Soal Latihan
Salin seluruh kutipan di bawah ini tentang pemuda kaya dan kebutaan rohani, tanpa mengubah satu huruf pun.

Kutipan

————

Tuhan Yesus pernah berjumpa dengan seorang pemuda yang memiliki segalanya, kekayaan, jabatan, relasi dan bahkan kualitas keagamaan tertentu. Pemuda itu mengaku bahwa ia telah mengikuti hukum Taurat sejak masa mudanya. Sungguh luarbiasa bukan? Tetapi pemuda ini sama sekali tidak tertarik untuk mengikut Yesus Kristus. Ia sudah terlanjur nyaman dengan uangnya, dengan jabatannya, relasinya dan bahkan dengan ritual-ritual keagamaannya sendiri sedemikian rupa sehingga ia bahkan tidak mau datang mengenal Dia yang adalah Tuhan sejati. Pemuda kaya itu tidak buta secara fisik, tetapi ia adalah orang yang buta secara rohani. Matanya jasmaninya bisa melihat Kristus, tetapi mata rohaninya sama sekali tidak melihat Dia.

Di dalam kehidupan nyata kita akan berjumpa pula dengan orang-orang seperti ini, semoga saja orang itu bukanlah orang yang kita lihat sehari-hari di dalam cermin. [Baca: Kisah perjumpaan Yesus Kristus dengan pemuda kaya. Klik disini]


“Ia menjadi buta”: orang Kristen yang tetap tidak bisa melihat

Mungkin Alkitab bahasa Indonesia kita kurang tepat dalam mengekspresikan kalimat atau frasa ini. Kalimat yang betul seharusnya bukan “menjadi buta,” melainkan “adalah buta.” Jadi kalimat tersebut bukan menunjukkan keadaan yang berubah, yaitu dari keadaan melek menjadi keadaan buta, melainkan sebuah ungkapan tentang keadaan yang sudah terjadi atau yang sebenarnya sudah ada di dalam diri seseorang, yaitu keadaan buta.

————

Cuplikan Data

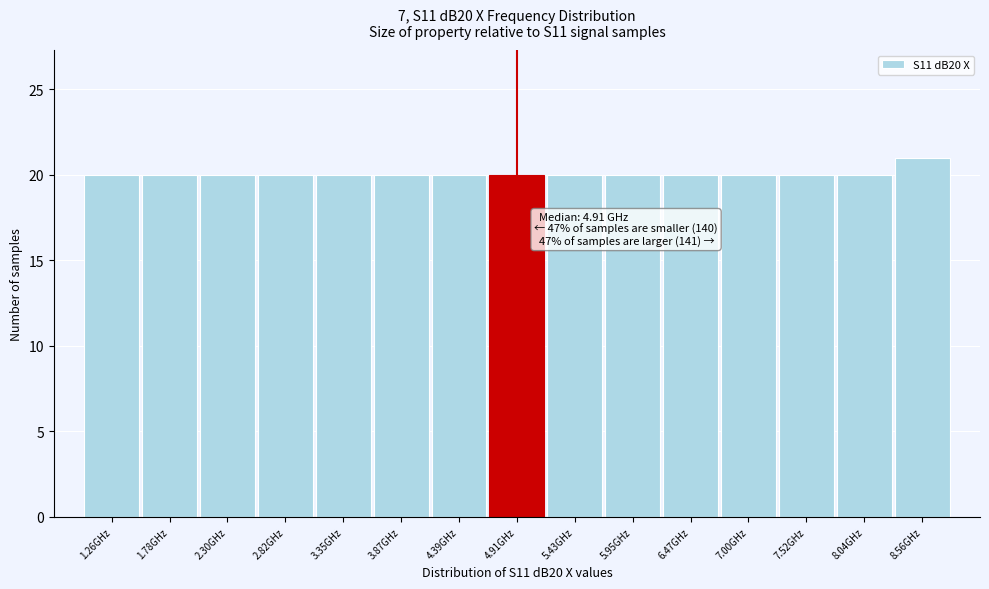

Reading right to left, list all the values displayed in this chart.

21	20	20	20	20	20	20	20	20	20	20	20	20	20	20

————

Hasil Latihan
Tuhan Yesus pernah berjumpa dengan seorang pemuda yang memiliki segalanya, kekayaan, jabatan, relasi dan bahkan kualitas keagamaan tertentu. Pemuda itu mengaku bahwa ia telah mengikuti hukum Taurat sejak masa mudanya. Sungguh luarbiasa bukan? Tetapi pemuda ini sama sekali tidak tertarik untuk mengikut Yesus Kristus. Ia sudah terlanjur nyaman dengan uangnya, dengan jabatannya, relasinya dan bahkan dengan ritual-ritual keagamaannya sendiri sedemikian rupa sehingga ia bahkan tidak mau datang mengenal Dia yang adalah Tuhan sejati. Pemuda kaya itu tidak buta secara fisik, tetapi ia adalah orang yang buta secara rohani. Matanya jasmaninya bisa melihat Kristus, tetapi mata rohaninya sama sekali tidak melihat Dia.

Di dalam kehidupan nyata kita akan berjumpa pula dengan orang-orang seperti ini, semoga saja orang itu bukanlah orang yang kita lihat sehari-hari di dalam cermin. [Baca: Kisah perjumpaan Yesus Kristus dengan pemuda kaya. Klik disini]


“Ia menjadi buta”: orang Kristen yang tetap tidak bisa melihat

Mungkin Alkitab bahasa Indonesia kita kurang tepat dalam mengekspresikan kalimat atau frasa ini. Kalimat yang betul seharusnya bukan “menjadi buta,” melainkan “adalah buta.” Jadi kalimat tersebut bukan menunjukkan keadaan yang berubah, yaitu dari keadaan melek menjadi keadaan buta, melainkan sebuah ungkapan tentang keadaan yang sudah terjadi atau yang sebenarnya sudah ada di dalam diri seseorang, yaitu keadaan buta.